The evil they do to me does not harm me, for it is not the pain imposed by another that defines me. Pain is fleeting, transient, a passing ripple in the vast river of time. It may sting in the moment, but it dissolves into the past, becoming nothing more than a distant echo.
What truly transforms me is the evil I choose to commit, for it is my own actions that carve the contours of my being. I am not shaped by what is done to me, but by how I respond, internalize, and allow it to influence my path.
And so I observe. I watch the silent unfolding of existence, where men drift like shadows against the walls they have built themselves, prisoners of their own design. They believe themselves bound by fate, yet it is their own fear that keeps them shackled.

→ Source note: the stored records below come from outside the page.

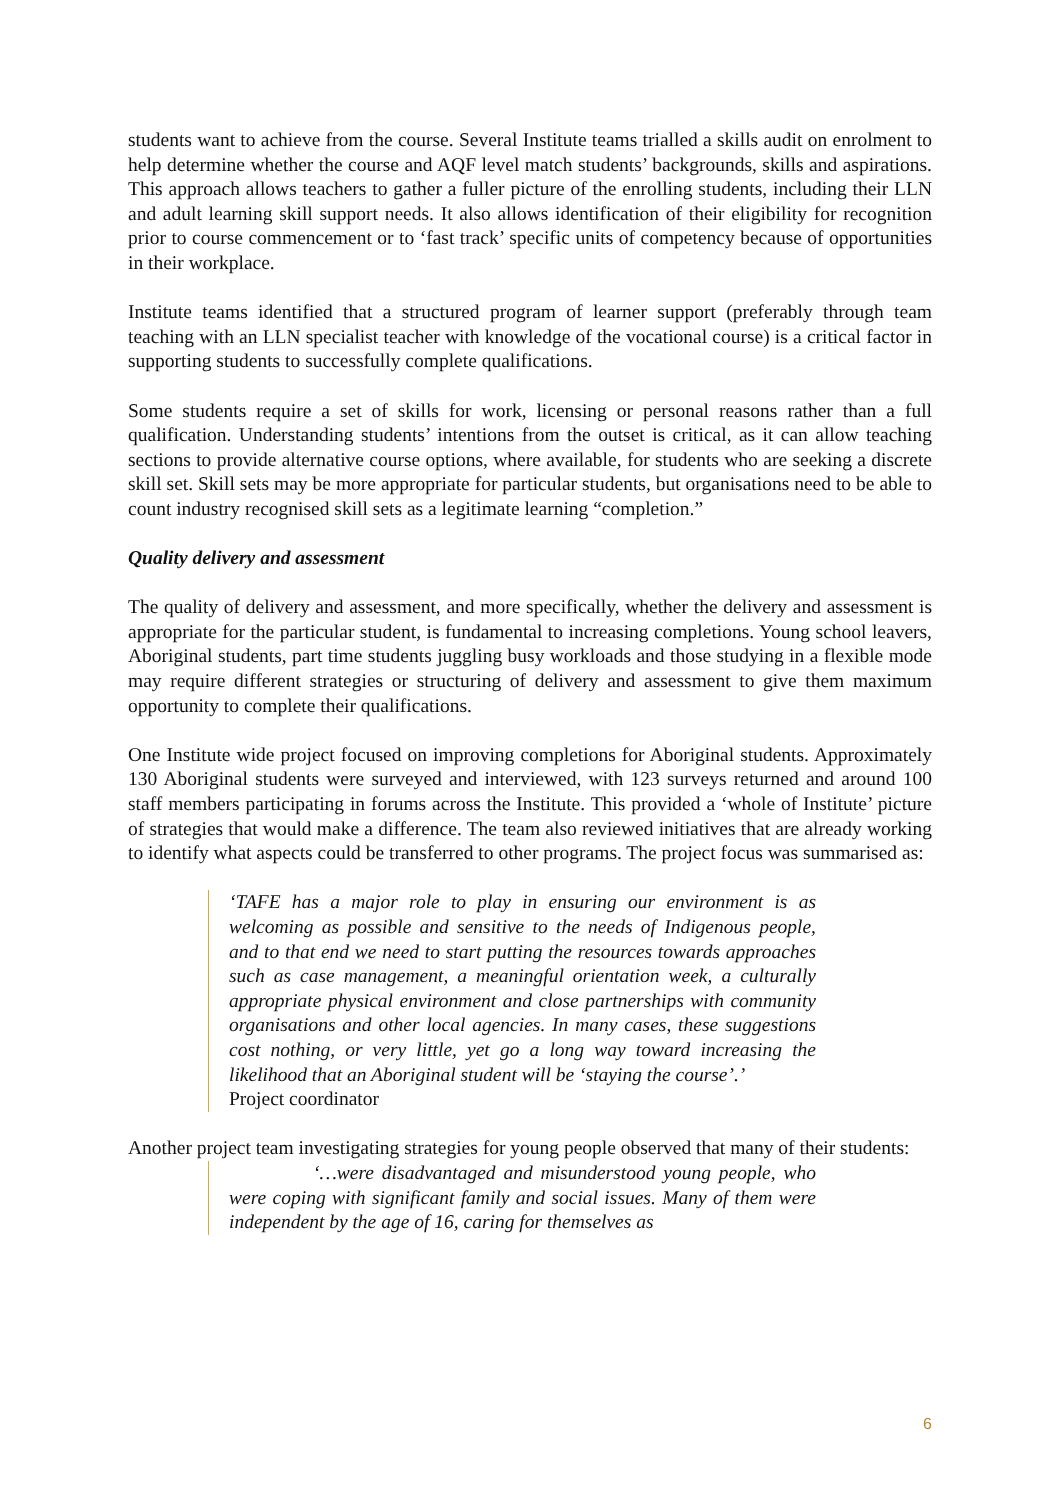students want to achieve from the course. Several Institute teams trialled a skills audit on enrolment to help determine whether the course and AQF level match students’ backgrounds, skills and aspirations. This approach allows teachers to gather a fuller picture of the enrolling students, including their LLN and adult learning skill support needs. It also allows identification of their eligibility for recognition prior to course commencement or to ‘fast track’ specific units of competency because of opportunities in their workplace.
Institute teams identified that a structured program of learner support (preferably through team teaching with an LLN specialist teacher with knowledge of the vocational course) is a critical factor in supporting students to successfully complete qualifications.
Some students require a set of skills for work, licensing or personal reasons rather than a full qualification. Understanding students’ intentions from the outset is critical, as it can allow teaching sections to provide alternative course options, where available, for students who are seeking a discrete skill set. Skill sets may be more appropriate for particular students, but organisations need to be able to count industry recognised skill sets as a legitimate learning “completion.”
Quality delivery and assessment
The quality of delivery and assessment, and more specifically, whether the delivery and assessment is appropriate for the particular student, is fundamental to increasing completions. Young school leavers, Aboriginal students, part time students juggling busy workloads and those studying in a flexible mode may require different strategies or structuring of delivery and assessment to give them maximum opportunity to complete their qualifications.
One Institute wide project focused on improving completions for Aboriginal students. Approximately 130 Aboriginal students were surveyed and interviewed, with 123 surveys returned and around 100 staff members participating in forums across the Institute. This provided a ‘whole of Institute’ picture of strategies that would make a difference. The team also reviewed initiatives that are already working to identify what aspects could be transferred to other programs. The project focus was summarised as:
‘TAFE has a major role to play in ensuring our environment is as welcoming as possible and sensitive to the needs of Indigenous people, and to that end we need to start putting the resources towards approaches such as case management, a meaningful orientation week, a culturally appropriate physical environment and close partnerships with community organisations and other local agencies. In many cases, these suggestions cost nothing, or very little, yet go a long way toward increasing the likelihood that an Aboriginal student will be ‘staying the course’.’
Project coordinator
Another project team investigating strategies for young people observed that many of their students:
‘…were disadvantaged and misunderstood young people, who were coping with significant family and social issues. Many of them were independent by the age of 16, caring for themselves as
6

The weight of harm is not in the hands of another — it rests in the choices we make, in the decisions we allow to shape us. A wound is but a whisper against the skin, a fleeting reminder of a moment that has passed. A mark that fades with time, unless we choose to reopen it, to prod at it, to let it fester.
It is not the wound that defines the sufferer, nor is it the whip that shapes the soul. True change, true corruption, does not come from external affliction but from within. It is the quiet, almost imperceptible consent to corruption that seals one’s fate. A slow nod to darkness, a submission to its quiet pull, a momentary lapse of resolve that allows it to take root and grow.
But what is this evil, if not a reflection of ourselves? A mirror held too close, revealing the face we wish not to see. We recoil from it, deny it, claim it is not us. Yet, the horror is not in what others do — it is in what we do with what was done to us.
They betray, they strike, they cast us into the abyss of their hatred. But these are small things, mere pebbles in the current of existence. The true horror begins when we take the stone in our own hands, feel its weight, and cast it upon another. That is when we become what we once despised, when we cease to be the wounded and become the wounder.
Evil does not lie in pain but in the justification of pain inflicted. There is always a justification, always a reason that makes cruelty seem necessary. A wound calls for retribution, a betrayal demands recompense, an injustice must be corrected.
The mind is a labyrinth where choices echo through its endless halls. Every thought is a seed, every decision a path unfolding before us. We are not merely passing through time — we are shaping ourselves with every step, constructing the foundation of who we are.
Do we see this? Or do we mistake reaction for righteousness, believing ourselves just when, in truth, we are ruled by impulse? Do we believe we are forging our own destiny, or are we merely puppets of the past, acting out our pain upon the world?
Men walk the streets bearing their wounds like banners, wearing scars as if they were emblems of virtue. They display them, take pride in them, as if suffering itself were a measure of worth.
But virtue is not found in victimhood. There is no honour in carrying pain like a badge. To suffer is not to triumph, nor does it elevate one’s spirit. The true tragedy is not in the harm we have suffered, but in the harm we embrace and cultivate, in the moment when suffering hardens into vengeance.
That is the moment when a man ceases to be himself and becomes the very force he once loathed, no longer in control but controlled by the darkness he once feared. The moment when he no longer fights against it but surrenders, allowing it to guide his hand.
And yet, healing is possible. Beyond pain, beyond the weight of what was done, there exists a path forward. We are not doomed to remain prisoners of our past. To heal is not to forget, but to reclaim our narrative, to stand firm and declare that we are more than the sum of our suffering.
And so, we must tread carefully, watching not the hands that strike us, but our own hands in the aftermath. What will they create? Will they touch the world with kindness or shatter it with cruelty? Will they build something greater or destroy all that is fragile?
The weight of existence rests in these choices, in the seemingly small moments that ultimately define us, in the silent decisions we make when no one is watching.
Evil is not something imposed upon us, nor is it an external force waiting to consume. It is a seed planted within, waiting for the right conditions to grow. Some allow it to take root, to spread, to thrive unchecked. Others recognize it for what it is and uproot it before it can flourish.
We stand at this crossroads always. We can be victims of the pain we endure, or we can be the architects of our own destiny. We can choose to let darkness rule us, or we can choose to stand in defiance of it.
Light and shadow live within us both, but the power to choose remains our own. The true strength lies not in avoiding darkness but in transforming pain into wisdom, in turning suffering into something greater.
To choose the light is to reclaim oneself. To choose the light is to be free.
To heal is to rise from the ashes, to mend what was broken, to create beauty from the wreckage of our past. We are not defined by our wounds, but by our ability to transcend them. And in that transcendence, we find true freedom — the kind that allows us to shine with the light we once sought outside ourselves.